Show every line in the records below that contains the word "Sanofi".

**RECORDS SHOWN**:
^^^^

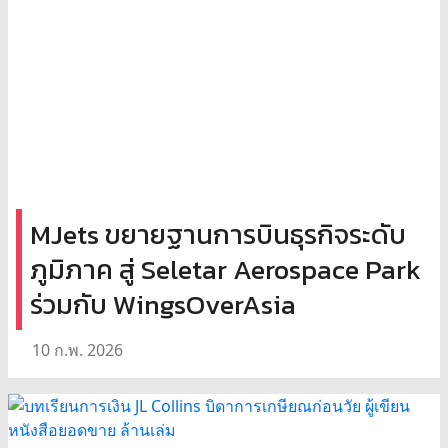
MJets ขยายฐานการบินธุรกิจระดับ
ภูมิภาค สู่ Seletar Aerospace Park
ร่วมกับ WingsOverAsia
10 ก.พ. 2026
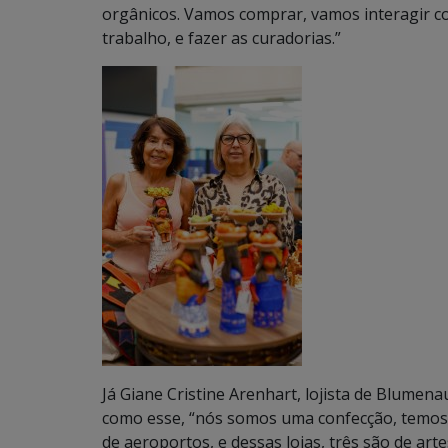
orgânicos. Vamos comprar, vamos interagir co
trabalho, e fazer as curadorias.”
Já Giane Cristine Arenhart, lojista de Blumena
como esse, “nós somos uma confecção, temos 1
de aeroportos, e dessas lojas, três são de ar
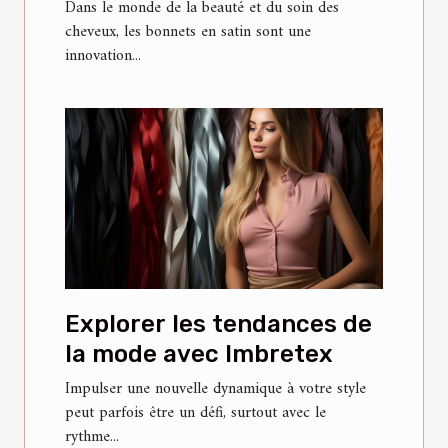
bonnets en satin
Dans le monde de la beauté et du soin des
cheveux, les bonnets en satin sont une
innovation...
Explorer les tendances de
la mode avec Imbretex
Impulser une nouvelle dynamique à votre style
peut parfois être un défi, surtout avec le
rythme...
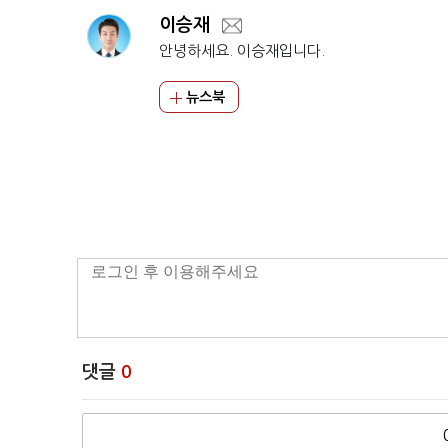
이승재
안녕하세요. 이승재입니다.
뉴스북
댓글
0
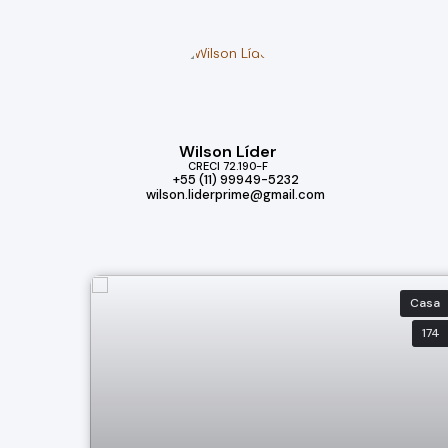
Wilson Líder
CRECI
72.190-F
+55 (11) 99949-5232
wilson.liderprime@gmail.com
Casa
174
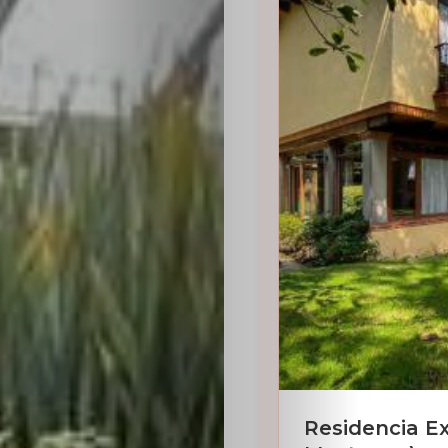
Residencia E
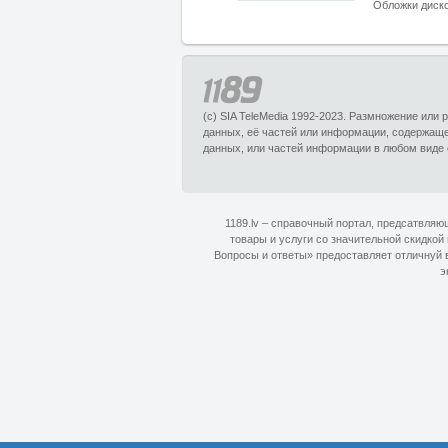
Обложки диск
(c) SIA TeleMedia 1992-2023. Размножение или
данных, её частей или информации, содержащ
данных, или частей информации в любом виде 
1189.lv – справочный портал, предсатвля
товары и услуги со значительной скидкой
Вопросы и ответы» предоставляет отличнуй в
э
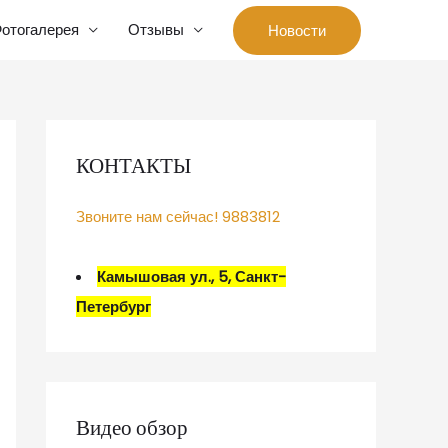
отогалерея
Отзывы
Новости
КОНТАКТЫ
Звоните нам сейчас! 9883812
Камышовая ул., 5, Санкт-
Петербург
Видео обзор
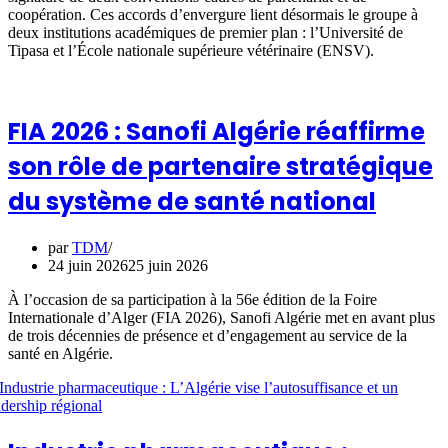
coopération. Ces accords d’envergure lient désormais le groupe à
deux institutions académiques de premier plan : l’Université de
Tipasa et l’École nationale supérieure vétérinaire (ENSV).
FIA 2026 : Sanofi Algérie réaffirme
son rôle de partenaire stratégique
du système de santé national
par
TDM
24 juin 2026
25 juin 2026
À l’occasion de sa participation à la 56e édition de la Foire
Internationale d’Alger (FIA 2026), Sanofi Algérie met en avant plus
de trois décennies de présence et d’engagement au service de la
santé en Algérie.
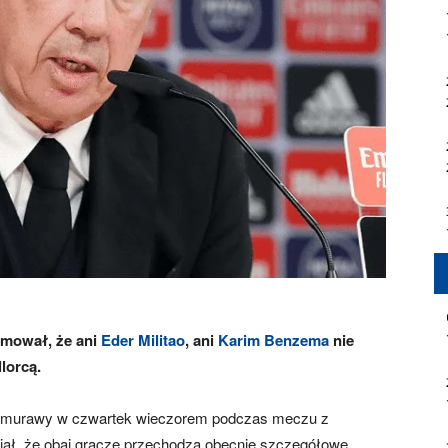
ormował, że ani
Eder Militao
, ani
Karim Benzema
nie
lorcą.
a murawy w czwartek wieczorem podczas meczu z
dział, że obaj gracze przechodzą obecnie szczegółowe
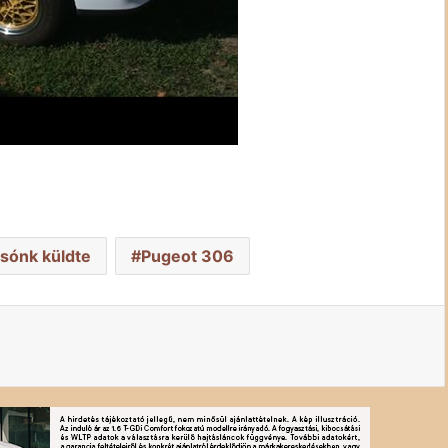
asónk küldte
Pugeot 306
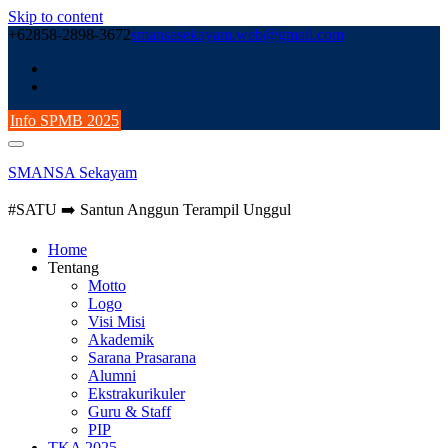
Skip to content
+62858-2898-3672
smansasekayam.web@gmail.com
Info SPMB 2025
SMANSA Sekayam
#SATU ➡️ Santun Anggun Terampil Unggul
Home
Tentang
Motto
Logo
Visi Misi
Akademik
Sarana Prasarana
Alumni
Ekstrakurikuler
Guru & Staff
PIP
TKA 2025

^^^^

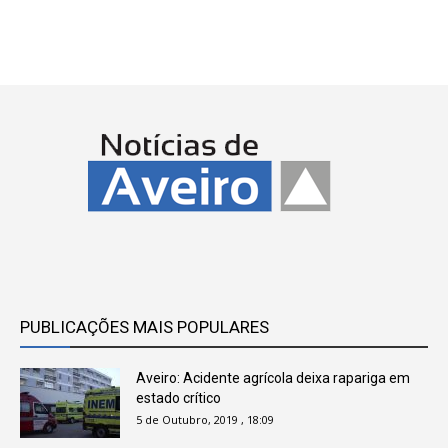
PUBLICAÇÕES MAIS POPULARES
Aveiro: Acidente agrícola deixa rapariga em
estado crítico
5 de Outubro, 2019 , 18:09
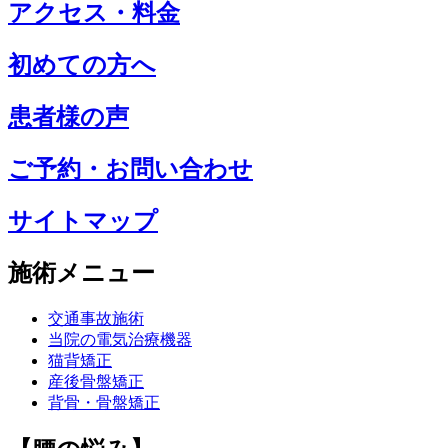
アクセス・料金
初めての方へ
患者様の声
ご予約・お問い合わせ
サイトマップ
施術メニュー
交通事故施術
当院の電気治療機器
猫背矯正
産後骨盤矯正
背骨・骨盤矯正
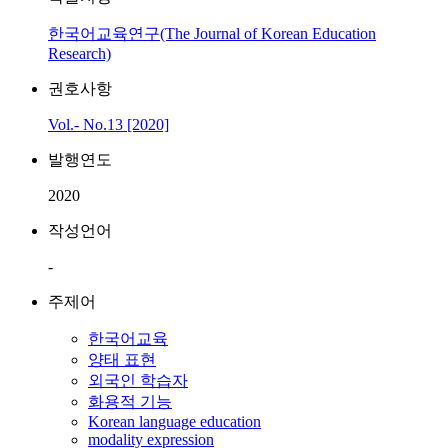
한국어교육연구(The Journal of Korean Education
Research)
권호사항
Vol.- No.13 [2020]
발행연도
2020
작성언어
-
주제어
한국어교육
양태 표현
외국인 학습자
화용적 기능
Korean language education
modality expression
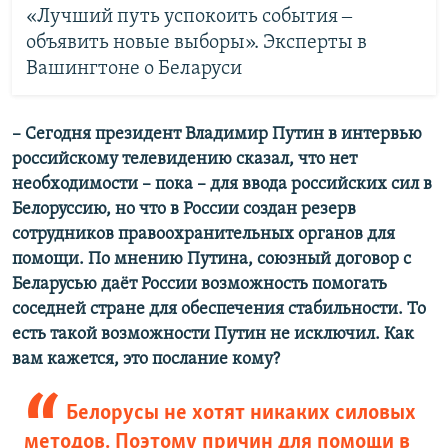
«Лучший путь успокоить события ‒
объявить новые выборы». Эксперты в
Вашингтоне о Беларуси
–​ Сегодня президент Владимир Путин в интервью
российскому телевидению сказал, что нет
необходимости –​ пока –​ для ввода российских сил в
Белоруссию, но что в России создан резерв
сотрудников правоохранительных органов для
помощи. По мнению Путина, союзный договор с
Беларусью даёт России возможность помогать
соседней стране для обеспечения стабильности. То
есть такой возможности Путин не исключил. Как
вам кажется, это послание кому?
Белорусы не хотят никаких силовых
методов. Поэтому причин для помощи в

^^^^

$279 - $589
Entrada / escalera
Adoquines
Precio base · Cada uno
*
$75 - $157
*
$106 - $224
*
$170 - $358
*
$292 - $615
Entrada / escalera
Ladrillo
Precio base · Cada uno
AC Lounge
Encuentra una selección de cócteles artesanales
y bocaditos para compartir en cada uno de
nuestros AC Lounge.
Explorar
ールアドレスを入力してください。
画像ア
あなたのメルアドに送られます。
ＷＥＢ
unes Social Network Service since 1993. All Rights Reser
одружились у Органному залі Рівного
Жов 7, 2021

^^^^

**RESPONSE BELOW**:
FIA 2026 : Sanofi Algérie réaffirme
Internationale d’Alger (FIA 2026), Sanofi Algérie met en avant plus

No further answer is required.